I've taken classes with Tim Powers and have had him read my work and all. He's the most perfect human being I've ever met, simply brilliant. Although not very good when it comes to constructive criticism, Mr. Powers is the best for motivation to continue writing. 

Have you ever met a famous (or close enough) writer? How'd that go?


----------



## j.w.olson (Feb 23, 2014)

Chuck Palahnhuk is nice. All about the writing and the stories -- his own as well as other peoples. When he did talk about himself, he didn't talk about his greatness, but he told hilarious stories about weird things that happened (like ordering few boxes of fake arms to give away as gag gifts, that arrived in the mail at the place of his talk a week before he did, when (unbeknownst to him) the hiker who had had to cut off his own arm was speaking). The writer he most recommended to me (possibly as formative in his own writing) was Amy Hempel.

I also have a friend who meets Neal Stephenson once a year and says that the man is awesome/nice.

Lois Lowry gave a talk to a bunch of us English Teachers in training once. I didn't interact with her personally much, but she seemed okay. Mostly talked about herself and her history with books, but maybe they had asked her to. I'm not sure.


----------



## Pidgeon84 (Feb 23, 2014)

Theres an LGBT Young Teen writer, Julie Ann Peters, who came to my high school. I was so in love her with her books and I dressed all fancy for her and got my hair did and eryting. she was super nice and funny. She signed the book that really helped me discover myself at that time with ths mkst ridiculous thing (Spread your wings and fly Pidgeon. Which is the only time I've never gotten mad about a bird reference.) Even though she's based in Colorado I haven't seen her since and I would really like to.


----------



## Bloggsworth (Feb 23, 2014)

Back in the very early 60s I used to supervise Ian McEwan when he was doing Prep*; he was an edge of the crowd sort of boy, an observer not a joiner in. A couple of years ago I asked the Doc, our English master if he had any inkling, he hadn't, he saw nothing in the schoolboy that would lead him to believe he was teaching a Booker Prize winning author. There were at least two more authors from Woolverstone Hall; Alan Fisk, a writer of historical fiction, and Alan Gould, who now lives in Australia, who has published many novels and books of poetry. In the academic field there is Christopher "Paddy" Prendergast, a professor at Cambridge University, who recently supervised and edited the latest translation of "Les Temps Perdu". Also on the academic front is Julian Cobbing, ace fly-half, whose writings on the Mfecane Wars and the Zulu so upset the white supremacist elements in South Africa; when I last spoke to him a couple of years ago, he was professor of history at Rhodes University, though, being the same age as me, may well have retired by now. Then there is Martin Offiah's autobiography about his life as a rugby player, though I haven't met him. These are just a few of the Old Woolverstonians I know, not bad for a council school. Oops! I nearly forgot Professor Jack Lonergan, two time winner of the World Student Debating Championship, trombone player and author of 20 or so books on linguistics. Richard Daish, a poet, has his work used in the English syllabus in Hertfordshire schools - I'm sure that there are many more - All those I have contact with are regular people who are happy to chat over a pint or two, none wear their celebrity on their sleeve.

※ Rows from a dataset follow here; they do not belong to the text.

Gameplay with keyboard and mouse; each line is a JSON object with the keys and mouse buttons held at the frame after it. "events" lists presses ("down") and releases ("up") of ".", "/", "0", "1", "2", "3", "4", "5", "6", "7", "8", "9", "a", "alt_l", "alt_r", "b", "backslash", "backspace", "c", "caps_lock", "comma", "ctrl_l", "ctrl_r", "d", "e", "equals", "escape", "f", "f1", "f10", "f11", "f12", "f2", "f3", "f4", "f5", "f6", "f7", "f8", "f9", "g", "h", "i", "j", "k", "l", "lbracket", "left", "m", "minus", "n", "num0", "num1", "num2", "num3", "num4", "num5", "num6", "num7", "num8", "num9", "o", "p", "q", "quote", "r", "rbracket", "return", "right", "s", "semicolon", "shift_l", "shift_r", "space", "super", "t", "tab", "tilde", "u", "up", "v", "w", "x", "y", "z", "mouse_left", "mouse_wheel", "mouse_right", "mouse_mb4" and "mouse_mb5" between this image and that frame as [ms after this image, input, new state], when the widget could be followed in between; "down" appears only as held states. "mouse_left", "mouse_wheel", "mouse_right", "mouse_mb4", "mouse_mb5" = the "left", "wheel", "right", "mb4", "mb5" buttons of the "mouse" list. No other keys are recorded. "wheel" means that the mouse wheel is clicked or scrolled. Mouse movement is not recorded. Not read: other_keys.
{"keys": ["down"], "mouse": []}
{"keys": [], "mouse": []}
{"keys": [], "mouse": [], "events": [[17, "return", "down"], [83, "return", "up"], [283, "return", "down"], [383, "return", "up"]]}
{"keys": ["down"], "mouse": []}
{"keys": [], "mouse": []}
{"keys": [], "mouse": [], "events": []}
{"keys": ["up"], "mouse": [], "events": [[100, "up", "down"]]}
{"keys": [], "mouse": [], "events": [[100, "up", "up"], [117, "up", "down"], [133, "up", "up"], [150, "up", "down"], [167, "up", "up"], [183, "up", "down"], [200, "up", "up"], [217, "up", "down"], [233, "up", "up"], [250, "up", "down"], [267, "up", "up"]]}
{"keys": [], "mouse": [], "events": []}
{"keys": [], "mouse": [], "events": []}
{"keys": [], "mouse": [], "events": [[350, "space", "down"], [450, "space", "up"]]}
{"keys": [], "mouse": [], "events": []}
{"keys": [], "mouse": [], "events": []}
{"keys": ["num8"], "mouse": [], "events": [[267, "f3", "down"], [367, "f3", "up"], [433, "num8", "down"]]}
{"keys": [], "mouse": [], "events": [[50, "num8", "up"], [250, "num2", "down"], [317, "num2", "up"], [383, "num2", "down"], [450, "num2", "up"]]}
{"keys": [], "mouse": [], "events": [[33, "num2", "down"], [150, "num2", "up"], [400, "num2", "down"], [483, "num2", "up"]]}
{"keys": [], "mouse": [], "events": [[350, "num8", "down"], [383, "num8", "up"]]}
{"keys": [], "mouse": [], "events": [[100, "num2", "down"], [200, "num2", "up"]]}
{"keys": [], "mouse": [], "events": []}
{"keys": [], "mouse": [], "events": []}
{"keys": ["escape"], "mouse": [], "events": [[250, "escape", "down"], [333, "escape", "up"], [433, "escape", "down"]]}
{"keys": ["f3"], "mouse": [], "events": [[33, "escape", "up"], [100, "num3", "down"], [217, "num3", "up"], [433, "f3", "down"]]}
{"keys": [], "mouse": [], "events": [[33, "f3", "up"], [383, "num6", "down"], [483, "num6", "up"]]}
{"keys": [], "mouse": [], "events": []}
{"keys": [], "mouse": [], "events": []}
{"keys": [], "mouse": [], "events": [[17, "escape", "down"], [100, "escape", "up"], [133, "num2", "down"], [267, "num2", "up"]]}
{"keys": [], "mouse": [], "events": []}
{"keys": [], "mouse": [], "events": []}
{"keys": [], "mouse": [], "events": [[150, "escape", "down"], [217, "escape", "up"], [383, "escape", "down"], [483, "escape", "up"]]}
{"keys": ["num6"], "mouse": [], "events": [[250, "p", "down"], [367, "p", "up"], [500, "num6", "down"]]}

*Prep - Homework at an English boarding school.


----------



## Ixarku (Mar 27, 2014)

I've never met any famous authors, but one of my best friends grew up with John Ringo.  I've heard a few stories I'm not allowed to share.  O  Said friend is apparently mentioned briefly as a character in one of his books.


----------



## eddy.vee (Mar 28, 2014)

Larry Niven at a book signing. Didn't go well. Maybe he was having a bad day. Or maybe it was me and my expectations.


----------



## midnightpoet (Mar 28, 2014)

I met Carole Nelson Douglas (Midnight Louie Mysteries) at a Christmas party held by our writer's group.  Don't remember her much though, that was the night our hostess (one of the founding members of the group) had a heart attack and sadly died later.  I've met several others at various writing seminars and conferences.


----------



## InstituteMan (Mar 28, 2014)

I met Sean Carrol the physicist and science writer once (The Particle at the End of the Universe, and others). My family ever so slightly got to know him and his wife (a writer in her own right, and probably a better explainer of science than him). They are good people. They were nice to my kids, which is a way to get on my good side. Sean is particularly witty and fast on his feet, which is why he is a go-to interviewee for discoveries in physics.


----------



## TWErvin2 (Mar 30, 2014)

At a convention, I met John Ringo briefly. He was friendly and humorous.

I also met Harry Turtledove, and had the opportunity to chat with him for a short bit. He was interesting, thoughtful and polite.


----------